Familienministerin Raab ist in einem Punkt ganz auf einer Linie mit der Volkspartei unter dem neuen Landesparteichef und Spitzenkandidaten Anton Mattle. Für die Eltern müsse die Wahlfreiheit, ob Mütter und Väter ihr Kind selbst betreuen oder in den Kindergarten oder eine andere Betreuungseinrichtung geben, gewahrt bleiben. Das stellte sie auch nach dem Ministerrat klar. Man wolle, dass "flächendeckend" ein Angebot zur Verfügung stehe, betonte Raab, damit es die Wahlfreiheit für Eltern gebe.

Die Voraussetzungen dafür sieht sie von Seiten der Bundesregierung gegeben. Denn beginnend ab diesem September sei in Summe eine Milliarde Euro für den weiteren Ausbau der Kinderbetreuung und damit der Infrastruktur zur Verfügung gestellt worden. Für fünf Jahre wurden damit jährlich die Mittel von rund 140 auf 200 Millionen Euro angehoben.

Niederösterreich und Steiermark mit Personalsorgen

Die Diskussion um die Ausweitung der Kinderbetreuung ist nicht nur in Tirol eines der Wahlkampfthemen, das durch den Schwenk der Landeshauptmannpartei ÖVP eine neue Dynamik bekommen hat. In Niederösterreich musste ebenfalls die ÖVP mit Landeshauptfrau Johanna Mikl-Leitner dem wachsenden Druck vor allem der SPÖ vor der Landtagswahl im ersten Quartal 2023 nachgeben. In der Vorwoche hat Niederösterreichs ÖVP, die im Landtag über eine absolute Mehrheit verfügt, nach einer Arbeitsklausur eine Ausweitung der Kinderbetreuung angekündigt. Dort wird das Eintrittsalter für die öffentlichen Kindergärten nun auf zwei Jahre ab September 2023 gesenkt. Insgesamt werden dort bis 2027 dann 750 Millionen Euro in die Kinderbetreuung investiert.

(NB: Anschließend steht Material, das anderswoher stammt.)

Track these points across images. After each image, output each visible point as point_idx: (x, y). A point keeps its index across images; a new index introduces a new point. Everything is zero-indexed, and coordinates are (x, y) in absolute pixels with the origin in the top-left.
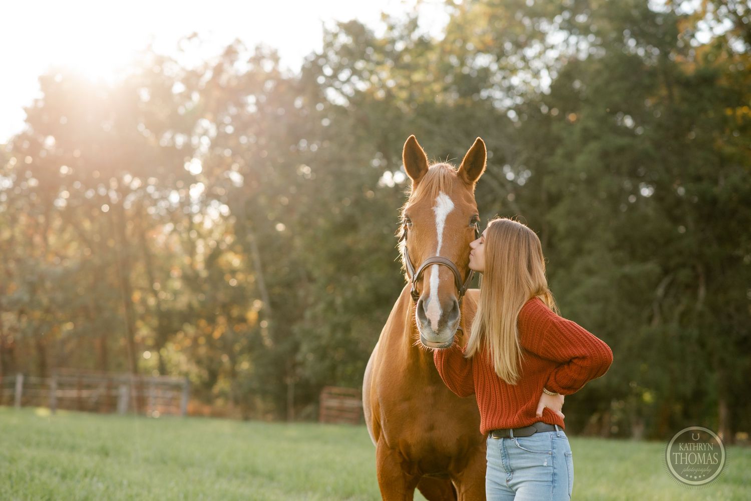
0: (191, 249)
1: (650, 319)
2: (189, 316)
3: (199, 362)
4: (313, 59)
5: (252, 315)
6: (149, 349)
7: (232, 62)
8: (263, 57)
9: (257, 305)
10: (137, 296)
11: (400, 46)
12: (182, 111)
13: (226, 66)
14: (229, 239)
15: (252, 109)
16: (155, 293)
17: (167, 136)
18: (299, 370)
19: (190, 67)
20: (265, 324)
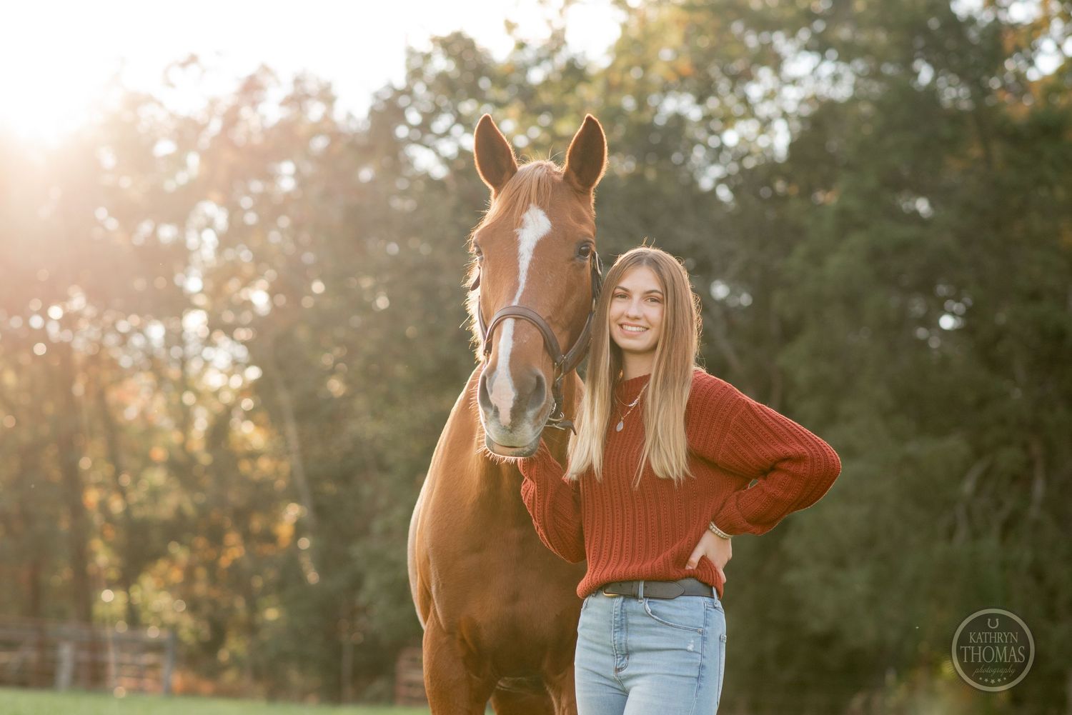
0: (184, 420)
1: (951, 533)
2: (177, 529)
3: (193, 606)
4: (388, 95)
5: (285, 529)
6: (111, 585)
7: (254, 104)
8: (308, 96)
9: (292, 512)
10: (92, 497)
11: (536, 76)
12: (170, 186)
13: (245, 112)
14: (247, 403)
15: (287, 184)
16: (122, 492)
17: (146, 228)
18: (361, 621)
19: (183, 111)
20: (305, 543)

Es ist vor allem mehr Personal notwendig. Denn noch fehlen, wie auch in anderen Bundesländern, genügend Kindergärtnerinnen. In der Steiermark kämpft man schon jetzt mit einem akuten Personalmangel. Dort versucht die schwarz-rote Landesregierung unter dem neuen Landeshauptmann Christopher Drexler (ÖVP) mit einer eigenen Prämie, dass bereits ausgebildete Kindergärtnerinnen wieder in ihren Beruf einsteigen. Wegen der Schließung von Kindergärten in Graz ist der neue Bildungslandesrat Werner Amon (ÖVP) am heutigen Donnerstag außerdem in einer Sondersitzung des Landtages auf Betreiben von FPÖ und vor allem Neos mit der Problematik konfrontiert.